Clinical aspects of neurocysticercosis

The clinical features of neurocysticercosis (NCC) largely depend on the number, type, size, localization and stage of development of cysticerci, as well as on the host immune response against the parasite. Seizures are widely reported to be the most common symptom, occurring in 70–90% of patients, while NCC is considered to be the main cause of late-onset epilepsy in endemic areas. When cysticerci lodge within the ventricular system, life-threatening acute intracranial hypertension secondary to hydrocephalus may develop. Cysts in the subarachnoid space may invade the Sylvian fissure and grow to large sizes (giant cysts) causing intracranial hypertension with hemiparesis, partial seizures or other focal neurological signs.
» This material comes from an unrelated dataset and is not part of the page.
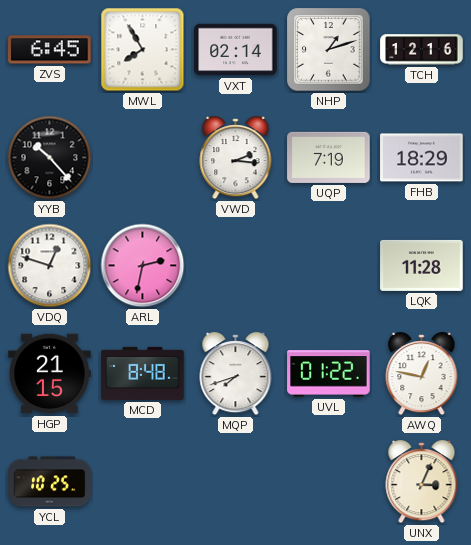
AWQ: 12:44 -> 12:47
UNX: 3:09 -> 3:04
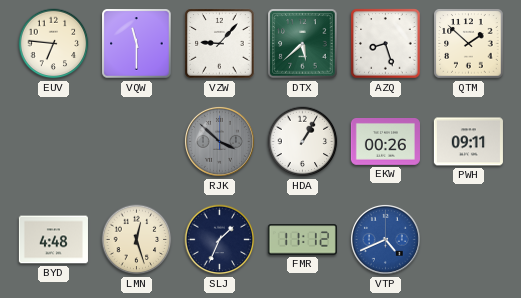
Racemose cysts in the basal cisterns can cause an intense inflammatory reaction, fibrosis and progressive thickening of the leptomeninges at the base of the brain. In approximately 60% of the cases, there is an obstruction of the cerebrospinal fluid (CSF) circulation, resulting in hydrocephalus and intracranial hypertension. When hydrocephalus secondary to cysticercotic meningitis is present, the mortality rate is high (50%) and most patients die within 2 years after CSF shunting. Therefore, ventricular and basal cisternal locations are considered to be malignant forms of NCC. The diagnosis of NCC is based upon neuroimaging studies, laboratory analysis of the CSF and antibody detection in the serum. Nowadays, albendazole is considered the medication of choice for the therapy of NCC. Its main use is for symptomatic patients showing multiple viable brain parenchymal cysticerci.